I have to write same data to two separate data store. I am using PySpark foreachPartition to process data parallel, and using threads to write the data to two store in parallel.
df.foreachPartition(
self.manager.partition_funtion(arg1,arg2,..)
)
in Manager class
def partition_funtion(self,arg1, arg2, ...):
def process_rows(rows):
executor = concurrent.futures.ProcessPoolExecutor()
storage1 = executor.submit(upload_data, client1, rows)
storage2 = executor.submit(upload_data, client2, rows)
storage1.result()
storage1.result()
return process_rows
def upload_data(client, data):
client.upload(data)
Above approach with concurrent module results in error
File "/opt/amazon/spark/python/lib/pyspark.zip/pyspark/rdd.py", line 806, in foreachPartition
self.mapPartitions(func).count() # Force evaluation
File "/opt/amazon/spark/python/lib/pyspark.zip/pyspark/rdd.py", line 1055, in count
return self.mapPartitions(lambda i: [sum(1 for _ in i)]).sum()
File "/opt/amazon/spark/python/lib/pyspark.zip/pyspark/rdd.py", line 1046, in sum
return self.mapPartitions(lambda x: [sum(x)]).fold(0, operator.add)
File "/opt/amazon/spark/python/lib/pyspark.zip/pyspark/rdd.py", line 917, in fold
vals = self.mapPartitions(func).collect()
File "/opt/amazon/spark/python/lib/pyspark.zip/pyspark/rdd.py", line 816, in collect
sock_info = self.ctx._jvm.PythonRDD.collectAndServe(self._jrdd.rdd())
File "/opt/amazon/spark/python/lib/py4j-0.10.7-src.zip/py4j/java_gateway.py", line 1257, in __call__
answer, self.gateway_client, self.target_id, self.name)
File "/opt/amazon/spark/python/lib/pyspark.zip/pyspark/sql/utils.py", line 63, in deco
return f(*a, **kw)
File "/opt/amazon/spark/python/lib/py4j-0.10.7-src.zip/py4j/protocol.py", line 328, in get_return_value
format(target_id, ".", name), value)
py4j.protocol.Py4JJavaError: An error occurred while calling z:org.apache.spark.api.python.PythonRDD.collectAndServe.

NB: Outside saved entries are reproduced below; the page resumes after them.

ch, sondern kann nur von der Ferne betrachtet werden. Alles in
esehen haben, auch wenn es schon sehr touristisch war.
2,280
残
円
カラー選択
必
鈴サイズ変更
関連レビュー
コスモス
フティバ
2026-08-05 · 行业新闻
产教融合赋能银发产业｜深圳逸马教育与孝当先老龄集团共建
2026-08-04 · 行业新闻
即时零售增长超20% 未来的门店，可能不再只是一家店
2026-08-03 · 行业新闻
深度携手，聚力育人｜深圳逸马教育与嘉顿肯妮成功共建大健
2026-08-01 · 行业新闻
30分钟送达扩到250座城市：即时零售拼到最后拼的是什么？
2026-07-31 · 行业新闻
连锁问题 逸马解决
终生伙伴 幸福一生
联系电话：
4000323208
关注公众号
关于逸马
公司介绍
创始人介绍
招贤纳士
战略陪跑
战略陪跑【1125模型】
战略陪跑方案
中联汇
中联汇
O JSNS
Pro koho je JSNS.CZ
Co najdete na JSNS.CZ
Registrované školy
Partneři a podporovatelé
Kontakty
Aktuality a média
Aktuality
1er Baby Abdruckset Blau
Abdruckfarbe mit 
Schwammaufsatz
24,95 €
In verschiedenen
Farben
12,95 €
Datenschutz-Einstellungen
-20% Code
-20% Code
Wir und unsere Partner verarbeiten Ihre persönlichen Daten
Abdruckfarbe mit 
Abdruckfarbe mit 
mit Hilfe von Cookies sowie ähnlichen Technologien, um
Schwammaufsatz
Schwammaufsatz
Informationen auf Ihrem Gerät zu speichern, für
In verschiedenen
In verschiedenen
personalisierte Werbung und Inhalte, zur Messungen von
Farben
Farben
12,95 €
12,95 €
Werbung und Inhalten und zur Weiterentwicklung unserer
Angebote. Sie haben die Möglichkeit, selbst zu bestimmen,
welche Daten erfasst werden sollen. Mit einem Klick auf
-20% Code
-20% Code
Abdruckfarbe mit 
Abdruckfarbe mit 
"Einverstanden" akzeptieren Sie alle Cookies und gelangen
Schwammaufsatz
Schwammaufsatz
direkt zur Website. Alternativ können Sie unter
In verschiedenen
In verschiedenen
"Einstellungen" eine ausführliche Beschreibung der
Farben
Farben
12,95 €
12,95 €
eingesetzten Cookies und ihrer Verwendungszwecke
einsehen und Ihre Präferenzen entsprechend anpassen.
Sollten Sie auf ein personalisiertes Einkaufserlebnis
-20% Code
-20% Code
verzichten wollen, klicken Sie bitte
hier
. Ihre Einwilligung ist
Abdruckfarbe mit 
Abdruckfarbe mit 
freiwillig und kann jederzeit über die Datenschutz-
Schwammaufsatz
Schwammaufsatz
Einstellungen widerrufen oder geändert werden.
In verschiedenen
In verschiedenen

: org.apache.spark.SparkException: Job aborted due to stage failure: Task 1 in stage 4.0 failed 4 times, most recent failure: Lost task 1.3 in stage 4.0 (TID 13, 10.0.36.127, executor 7): org.apache.spark.api.python.PythonException: concurrent.futures.process._RemoteTraceback:
"""
Traceback (most recent call last):
File "/usr/lib64/python3.7/multiprocessing/queues.py", line 236, in _feed
obj = _ForkingPickler.dumps(obj)
File "/usr/lib64/python3.7/multiprocessing/reduction.py", line 51, in dumps
cls(buf, protocol).dump(obj)
TypeError: can't pickle _thread.lock objects
If I use Thread library it runs infinitely, I also used Process lib as well.
Do should be the right way to implement this?
Do should be the right way to implement this?